The second lesson is about mindset. We made it to the end because my friend supported me when I wanted to give up, and I supported him when he wanted to give up.
This experience was the empirical proof I needed that as long as you keep going, anything is possible. The real failure is giving up.
Yes, walking hurt. Yes, we were cold. Yes, we were tired. But despite all of that, we had made it. We had a goal, and we did what we had to fulfill it.
The Bottom Line
Many self-help materials will tirelessly repeat to their readers to “be confident” and “believe”.
Such a statement, though, is putting the cart before the horses.
Confidence is not established through positive thinking, but action and empirical results.
Beliefs and confidence are drawn out of one’s experience. If you have never done nor succeeded at anything, how could you be confident in your abilities to do it?
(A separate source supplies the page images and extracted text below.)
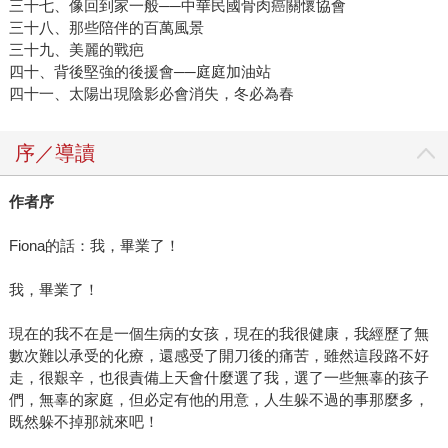
三十七、像回到家一般──中華民國骨肉癌關懷協會
三十八、那些陪伴的百萬風景
三十九、美麗的戰疤
四十、背後堅強的後援會──庭庭加油站
四十一、太陽出現陰影必會消失，冬必為春
序／導讀
作者序
Fiona的話：我，畢業了！
我，畢業了！
現在的我不在是一個生病的女孩，現在的我很健康，我經歷了無
數次難以承受的化療，還感受了開刀後的痛苦，雖然這段路不好
走，很艱辛，也很責備上天會什麼選了我，選了一些無辜的孩子
們，無辜的家庭，但必定有他的用意，人生躲不過的事那麼多，
既然躲不掉那就來吧！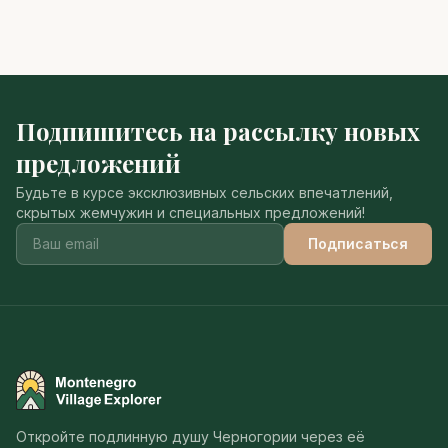
Подпишитесь на рассылку новых
предложений
Будьте в курсе эксклюзивных сельских впечатлений,
скрытых жемчужин и специальных предложений!
Подписаться
Montenegro Village Explorer
Откройте подлинную душу Черногории через её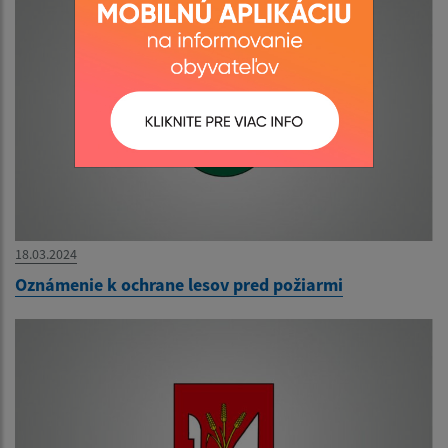
18.03.2024
Oznámenie k ochrane lesov pred požiarmi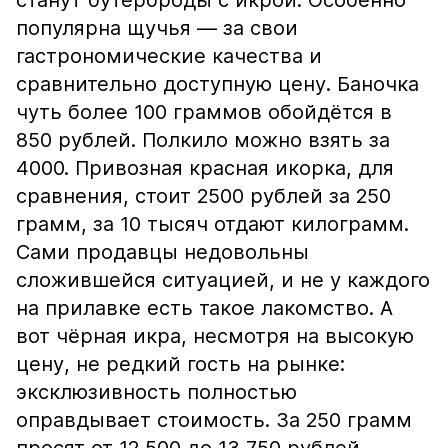
станут бутерброды с икрой. Особенно
популярна щучья — за свои
гастрономические качества и
сравнительно доступную цену. Баночка
чуть более 100 граммов обойдётся в
850 рублей. Полкило можно взять за
4000. Привозная красная икорка, для
сравнения, стоит 2500 рублей за 250
грамм, за 10 тысяч отдают килограмм.
Сами продавцы недовольны
сложившейся ситуацией, и не у каждого
на прилавке есть такое лакомство. А
вот чёрная икра, несмотря на высокую
цену, не редкий гость на рынке:
эксклюзивность полностью
оправдывает стоимость. За 250 грамм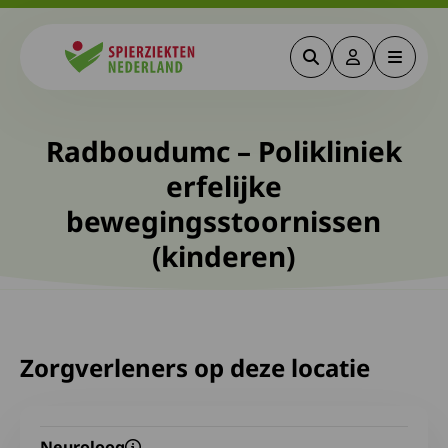
Zoeken
Deze link gaa
Menu
Spierziekten
Radboudumc – Polikliniek
erfelijke
bewegingsstoornissen
(kinderen)
Zorgverleners op deze locatie
Neuroloog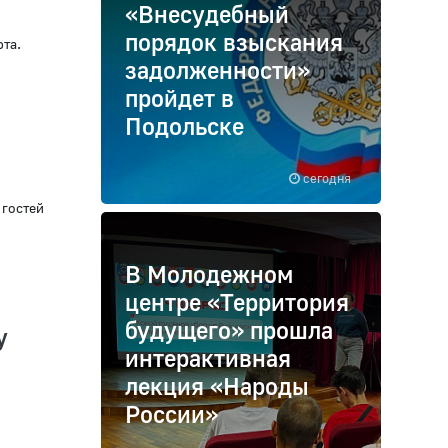
«Внесудебный
порядок взыскания
рта.
задолженности»
пройдет в
Подольске
сегодня
 гостей
В Молодежном
центре «Территория
будущего» прошла
у
интерактивная
лекция «Народы
России»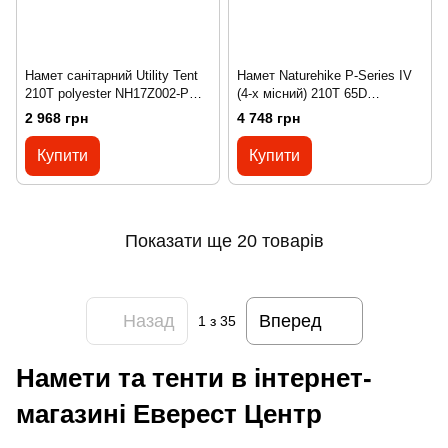
Намет санітарний Utility Tent
Намет Naturehike P-Series IV
210T polyester NH17Z002-P
(4-х місний) 210T 65D
brown
polyester Graphic NH18Z044-P
2 968 грн
4 748 грн
green
Купити
Купити
Показати ще 20 товарів
Назад
Вперед
1
з 35
Намети та тенти в інтернет-
магазині Еверест Центр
You can’t. It’s okay not to believe in yourself. If there are no particular signs or experiences that should entice you to be confident, it is perfectly normal not to be so.
However…this is no reason to give up. If you’re not confident now, no one said you couldn’t be confident later. No one said you couldn’t be curious.
When you say you “can’t do it” before trying, you’re actually talking about something you have no clue about.
When you switch this mindset and become curious instead, asking “can I do this?”, you’re leaving a door open to success…under the condition that you take action to find out.
Confidence is established when you try and succeed. The truth about success is that few ever succeed on the first try. Many fail before.
As such, if you hope to acquire confidence at some point in your life, you have to be willing to go through a period of trial and error, fail a couple of times, until you succeed.
Confidence is the result you get out of succeeding. And success, unfortunately, usually arises out of failure.
On the road to confidence, I like to see failure as a stop-over.
Do you stop your trip when you get to a stop-over? No. It’s just a momentary place for you to stay. You quickly get back on the road, on your way to your destination.
This trip taught me I could do and learn pretty much anything I wanted as long as I was willing to put in the effort. It showed me that I still had resources to continue even when I wanted to give up.
It opened many new doors and changed my mindset.
And I hope you got a little bit of that too.